Alan Kline

No. 76, 68
- Position: Offensive tackle

Personal information
- Born: May 25, 1971 (age 55) Tiffin, Ohio, U.S.
- Listed height: 6 ft 5 in (1.96 m)
- Listed weight: 290 lb (132 kg)

Career information
- High school: Columbian (Tiffin)
- College: Ohio State (1990–1993)
- NFL draft: 1994: undrafted

Career history
- New Orleans Saints (1994–1995); → Rhein Fire (1995); New York Giants (1997)*;
- * Offseason or practice squad member only

Awards and highlights
- First-team All-Big Ten (1991);
- Stats at Pro Football Reference

= Alan Kline =

American football player (born 1971)

Alan Nathan Kline (born May 25, 1971) is an American former professional football player who was an offensive tackle for one season with the New Orleans Saints of the National Football League (NFL). He played college football for the Ohio State Buckeyes.

==Early life and college==
Alan Nathan Kline was born on May 25, 1971, in Tiffin, Ohio. He attended Columbian High School in Tiffin.
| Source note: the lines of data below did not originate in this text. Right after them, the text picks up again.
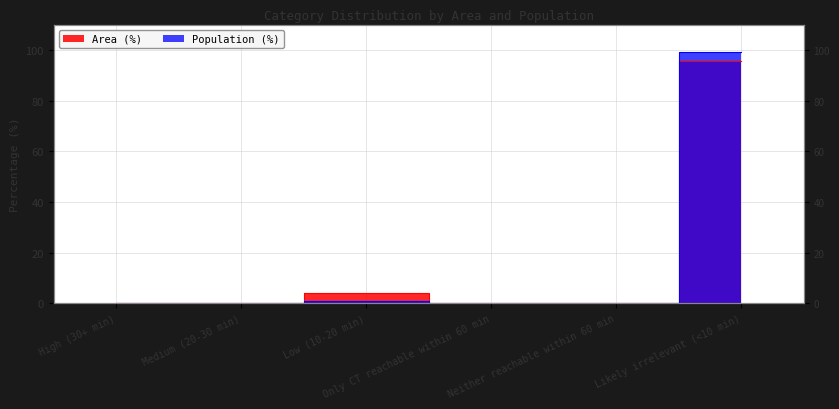

The value of Population (%) at Neither reachable within 60 min is 56.3. True or false?

False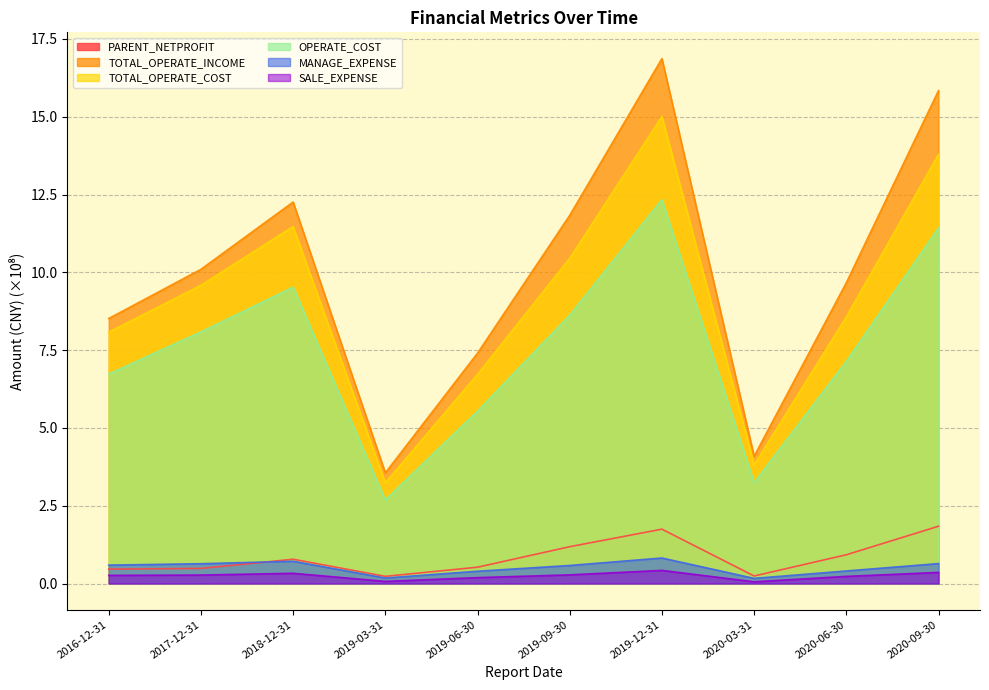

What is the value of the TOTAL_OPERATE_COST point at the 2nd from the left?

9.6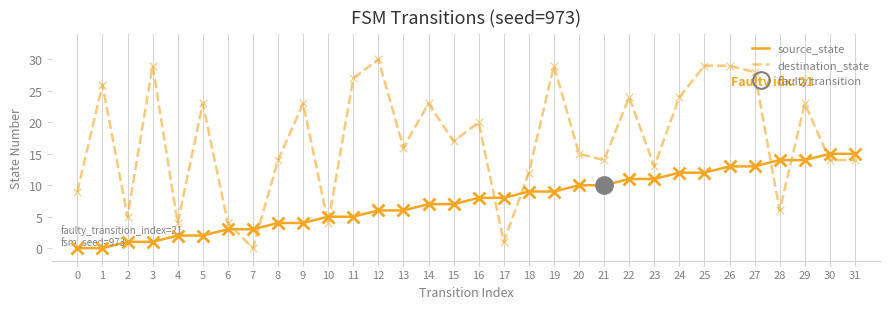

What is the total value across all series at 26?

42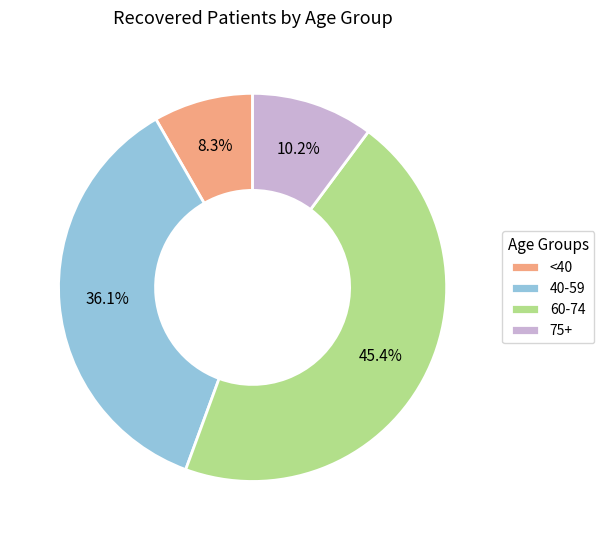

Do 60-74 and 40-59 together represent more than half of the pie?

Yes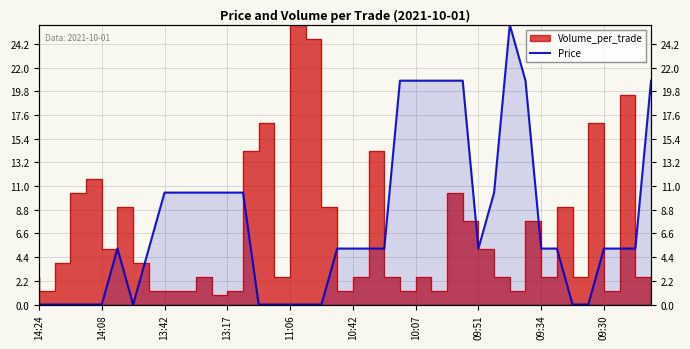

What is the difference between the maximum and minimum values?

26.0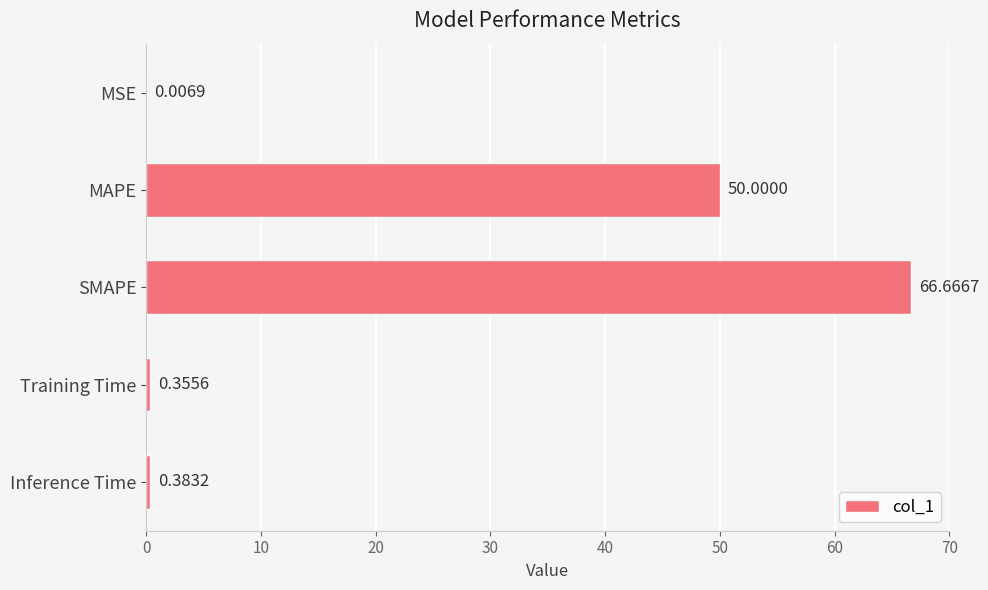

What is the average value?

23.5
Kline was a member of the Ohio State Buckeyes from 1990 to 1993. He was named first-team All-Big Ten by the Associated Press his sophomore year in 1991. He started 37 games during his college career.

==Professional career==
After going undrafted in the 1994 NFL draft, Kline signed with the New Orleans Saints on May 2. He was released on August 28 and signed to the Saints' practice squad on August 30. He was promoted to the active roster on December 22, 1994, but did not play in any games for the team during the 1994 season. In 1995, Kline was allocated to the World League of American Football (WLAF) to play for the Rhein Fire during the 1995 WLAF season. He later appeared in three games for the Saints during the 1995 NFL season. He was released on August 25, 1996.

Kline was signed by the New York Giants on March 20, 1997. He was released on August 11, 1997.